◆ **TASK BRIEF**
Would it be possible to quote, exactly and in full, the lines from the one with "очень большого проекта, который наберет" through the end of the entries below?

◆ **EXERCISE MATERIALS**
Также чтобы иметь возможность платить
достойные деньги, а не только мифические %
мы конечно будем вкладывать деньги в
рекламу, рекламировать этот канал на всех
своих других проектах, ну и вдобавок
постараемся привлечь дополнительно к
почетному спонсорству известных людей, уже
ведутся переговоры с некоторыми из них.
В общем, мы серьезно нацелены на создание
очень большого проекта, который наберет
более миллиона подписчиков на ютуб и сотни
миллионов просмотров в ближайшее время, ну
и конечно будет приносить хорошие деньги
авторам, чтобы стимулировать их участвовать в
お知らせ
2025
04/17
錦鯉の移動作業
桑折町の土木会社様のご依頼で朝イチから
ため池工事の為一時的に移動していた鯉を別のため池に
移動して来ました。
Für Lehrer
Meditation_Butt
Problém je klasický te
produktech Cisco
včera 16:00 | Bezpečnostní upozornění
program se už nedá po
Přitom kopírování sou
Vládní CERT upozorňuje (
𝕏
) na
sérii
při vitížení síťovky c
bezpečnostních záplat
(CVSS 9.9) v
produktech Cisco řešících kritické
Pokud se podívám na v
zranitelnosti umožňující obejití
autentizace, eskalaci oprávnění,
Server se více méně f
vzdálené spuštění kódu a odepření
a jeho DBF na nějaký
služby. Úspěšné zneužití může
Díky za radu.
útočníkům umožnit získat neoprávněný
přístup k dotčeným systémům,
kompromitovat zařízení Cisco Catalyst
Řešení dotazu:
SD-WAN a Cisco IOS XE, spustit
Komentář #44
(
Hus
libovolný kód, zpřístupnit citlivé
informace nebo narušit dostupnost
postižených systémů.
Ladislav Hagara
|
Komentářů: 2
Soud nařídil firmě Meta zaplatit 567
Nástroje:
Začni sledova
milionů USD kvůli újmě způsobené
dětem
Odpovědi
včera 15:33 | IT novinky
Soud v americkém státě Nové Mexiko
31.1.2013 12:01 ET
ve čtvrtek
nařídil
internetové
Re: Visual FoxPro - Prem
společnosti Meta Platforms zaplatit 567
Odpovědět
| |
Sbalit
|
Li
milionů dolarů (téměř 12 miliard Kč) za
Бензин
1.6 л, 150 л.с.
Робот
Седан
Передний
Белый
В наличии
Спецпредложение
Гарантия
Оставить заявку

◆ **RESULT FOR THIS TASK**
очень большого проекта, который наберет
более миллиона подписчиков на ютуб и сотни
миллионов просмотров в ближайшее время, ну
и конечно будет приносить хорошие деньги
авторам, чтобы стимулировать их участвовать в
お知らせ
2025
04/17
錦鯉の移動作業
桑折町の土木会社様のご依頼で朝イチから
ため池工事の為一時的に移動していた鯉を別のため池に
移動して来ました。
Für Lehrer
Meditation_Butt
Problém je klasický te
produktech Cisco
včera 16:00 | Bezpečnostní upozornění
program se už nedá po
Přitom kopírování sou
Vládní CERT upozorňuje (
𝕏
) na
sérii
při vitížení síťovky c
bezpečnostních záplat
(CVSS 9.9) v
produktech Cisco řešících kritické
Pokud se podívám na v
zranitelnosti umožňující obejití
autentizace, eskalaci oprávnění,
Server se více méně f
vzdálené spuštění kódu a odepření
a jeho DBF na nějaký
služby. Úspěšné zneužití může
Díky za radu.
útočníkům umožnit získat neoprávněný
přístup k dotčeným systémům,
kompromitovat zařízení Cisco Catalyst
Řešení dotazu:
SD-WAN a Cisco IOS XE, spustit
Komentář #44
(
Hus
libovolný kód, zpřístupnit citlivé
informace nebo narušit dostupnost
postižených systémů.
Ladislav Hagara
|
Komentářů: 2
Soud nařídil firmě Meta zaplatit 567
Nástroje:
Začni sledova
milionů USD kvůli újmě způsobené
dětem
Odpovědi
včera 15:33 | IT novinky
Soud v americkém státě Nové Mexiko
31.1.2013 12:01 ET
ve čtvrtek
nařídil
internetové
Re: Visual FoxPro - Prem
společnosti Meta Platforms zaplatit 567
Odpovědět
| |
Sbalit
|
Li
milionů dolarů (téměř 12 miliard Kč) za
Бензин
1.6 л, 150 л.с.
Робот
Седан
Передний
Белый
В наличии
Спецпредложение
Гарантия
Оставить заявку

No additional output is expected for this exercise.